Check this out:
April, 1962 - DOM for Tropic Isle (date taken from a Gottlieb parts catalog which identifies the date as "Date of Mfg."
January 24, 1963 - Project Date of Moon Shot (date taken from Bally documentation)
February, 1963 - DOM of Moon Shot (date obtained from I don't know where. Maybe from an old Bally parts catalog which I personally do not own. The hobby has had this date from before the IPDB.)
Wayne previously told me that the name of his Tropic Isle while it was being engineered was 'Monkey Shines' but David Gottlieb had the name changed (to avoid controversy). Wayne showed me an old picture of the Monkey Shines game while in development, although taken at a side angle where the playfield could not be seen, IIRC.
Dennis Dodel pointed out that, on Moon Shot, the rocket is launched not from Cape Canaveral but seemingly from an area of tropic isles off the coast of Ecuador. Is that only our imagination to notice the "tropic isles" connection here?
Just now I saw this coincidence (I’ve capitalized the common lettering MO and SH):
MOnkey SHines
MOon SHot
Is that again our imagination at work? Did Bally get a copy of Tropic Isle and produced Moon Shot as a jab to Gottlieb? As a response to Gottlieb's active participation to pass the Eastland Bill which had so badly hurt Bally's bottom line?
I called Wayne just now and shared all of this with him. He does not recall Moon Shot but agreed that Gottlieb obtained copies of the Bally games as they came out, to study them, especially the bingo machines, Wayne said. (After-thought: Bally had stopped making bingos several months earlier, before Moon Shot). Wayne confirmed that Tropic Isle was his original design (we already knew that).
I told him of the three coincidences of Moon Shot:
1) playfield is same layout as Tropic Isle, same backbox animation using three rockets rising along a curved path.
2) backglass art launches rocket from tropic isles (I admit this could sound like a stretch to say it that way, but hey)
3) MO and SH are common to both Moon Shot and Monkey Shines.
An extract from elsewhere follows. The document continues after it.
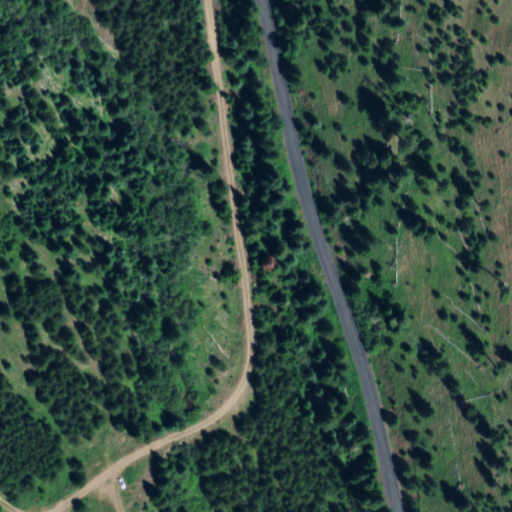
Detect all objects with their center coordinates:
road: (322, 254)
road: (238, 263)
(EDIT: At the time I spoke to Wayne, I had mistakenly told him that Tropic Isle was April 1963, not April 1962, so, based on my misquoted date, I had suggested to Wayne that perhaps Bally somehow got wind of Monkey Shines during the engineering phase.) However, with the correct date being 1962, I think Bally simply waited until Tropic Isle was produced. In any case, Wayne was as amazed as I am of these remarkable coincidences, but was not dismissive, and then he told me the following, something he said that he never told anyone before:
At that time, Bally sent a bingo game to New Orleans but had first called the US Govt to tell them that they shipped it. The USG confiscated the game at New Orleans and made the court case where Wayne was on the stand for two days, he said. (At this point I told Wayne I had read about this, in the link that Dennis provided above. Wayne seemed surprised to know this. Two document links actually, one 1963 and the other 1968.) Wayne said the USG told him to watch your back at this point, that this is not child's play. That these people are not good people. After the two days of testimony, Wayne told David Gottlieb that he never wanted to testify in a court case again, that he wanted no more of it. Wayne never had to testify again.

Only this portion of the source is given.